Claude Dauphin, chairman and chief executive of Trafigura, said: “I am proud to have worked with Marc, a true pioneer of our industry. He will be remembered fondly by many. Marc brought competitiveness to the global commodity trading business, benefiting producers through to consumers.” While Rich is sometimes credited with having invented the crude oil spot market, traders say it is more accurate to say that – by operating faster, and with greater determination and skill than competitors – he perfected the modern system of trading oil independently of the majors.

But his model would have been merely a bright idea without the highly aggressive, risk-hungry style with which he implemented it. When the Shah of Iran was toppled in 1979 – and with him many of Marc Rich + Co’s oil industry contacts – Rich was able to use the political neutrality of his company’s Swiss base to continue trading through the ensuing US hostage crisis and consequent business sanctions.

Paradoxically, as journalist Daniel Ammann recounted in his 2009 biography The King of Oil, Rich’s willingness to trade with everyone – including apartheid South Africa, Fidel Castro’s Cuba and the Ayatollah Khomeini’s Iran – also made him the obvious intermediary to maintain the supply of oil to Israel. Meanwhile, he was diversifying into other sectors, buying 20th Century Fox in 1981 with industrialist Marvin Davis (a stake later sold to Rupert Murdoch).

In 1983, however, the period that colleagues described as a “golden age” for Marc Rich + Co came to an end, when Rudolph Giuliani, then US attorney in Manhattan, indicted Rich and Mr Green.
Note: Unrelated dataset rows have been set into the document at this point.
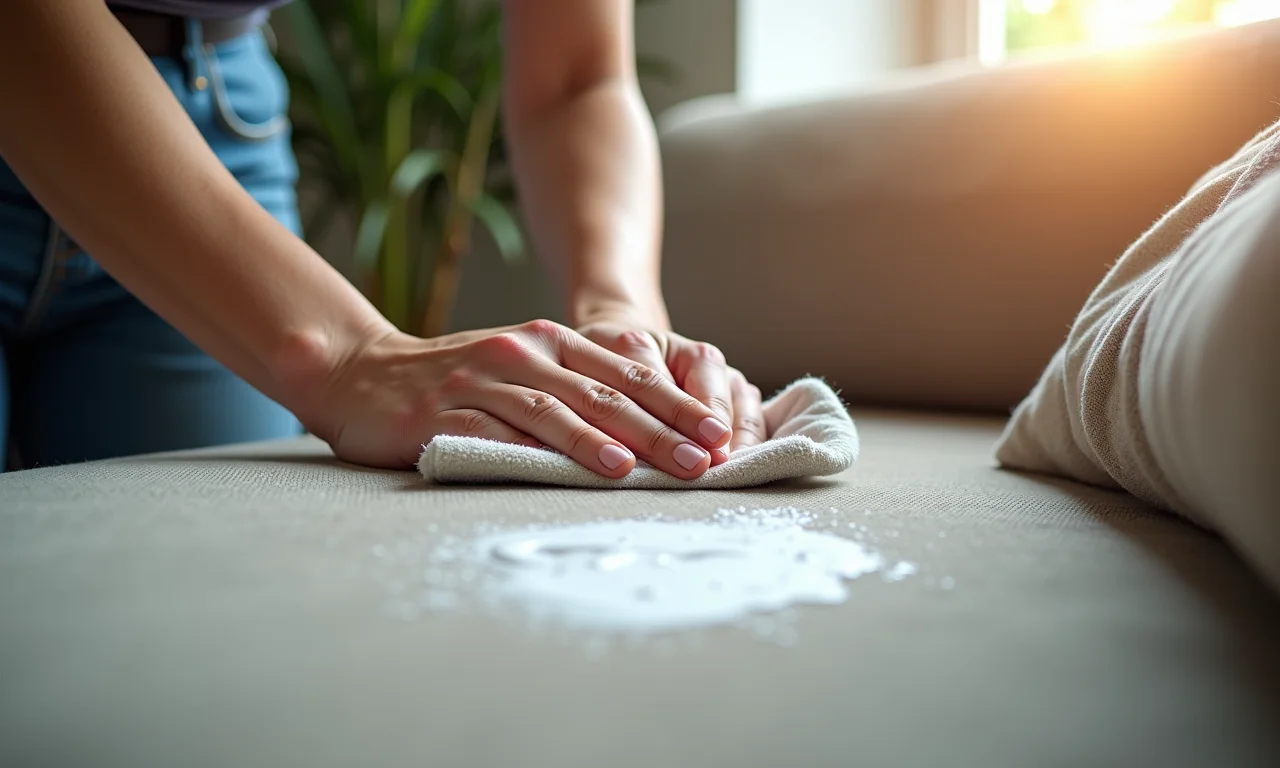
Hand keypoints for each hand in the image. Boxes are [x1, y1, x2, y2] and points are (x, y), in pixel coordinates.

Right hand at [295, 320, 734, 477]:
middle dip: (664, 426)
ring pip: (560, 409)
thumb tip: (648, 431)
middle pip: (605, 392)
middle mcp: (522, 354)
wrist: (360, 374)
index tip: (720, 433)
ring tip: (655, 468)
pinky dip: (544, 453)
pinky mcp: (447, 414)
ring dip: (613, 439)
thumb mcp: (520, 369)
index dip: (677, 402)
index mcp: (548, 341)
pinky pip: (503, 434)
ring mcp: (483, 381)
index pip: (626, 372)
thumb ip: (574, 388)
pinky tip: (574, 470)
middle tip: (708, 457)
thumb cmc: (453, 381)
They fled the US for Switzerland. He avoided arrest by US agents, but at great personal cost: for instance, he reluctantly decided not to join his daughter in the US hospital where she was dying from cancer in 1996 for fear he would be arrested. Rich never returned to the US, even after his pardon, and continued to point out until his death that his Swiss company’s business with Iran was legal under Swiss law. He told his biographer he was an “easy target, one individual, very successful, making a lot of money, and Jewish” and he had not returned to defend himself after 1983, because he was afraid he would not get a fair trial.

Latterly, Rich had devoted an increasing amount of time and money to philanthropy. His family company’s website says four foundations he established have donated more than $150m to various causes over the past two decades. Israel, repaying his long association in business and charitable ventures, granted him a series of honours and he is expected to be buried in Tel Aviv on Thursday. In a later interview in 2011 with the Swiss weekly Die Weltwoche, Rich described himself as a success in business – Forbes reported his net worth in 2012 as $2.5bn – but a failure in his private life, having divorced twice. He is survived by his daughters, Ilona Schachter-Rich and Danielle Kilstock Rich. Although he had renounced his US citizenship, at the time of his death Rich held Belgian, Israeli and Spanish passports – symbols of his contradictory, controversial, multinational career. His official biography concludes, simply: “Marc Rich excels as a skier and patron of the arts.” The reality was far more complex.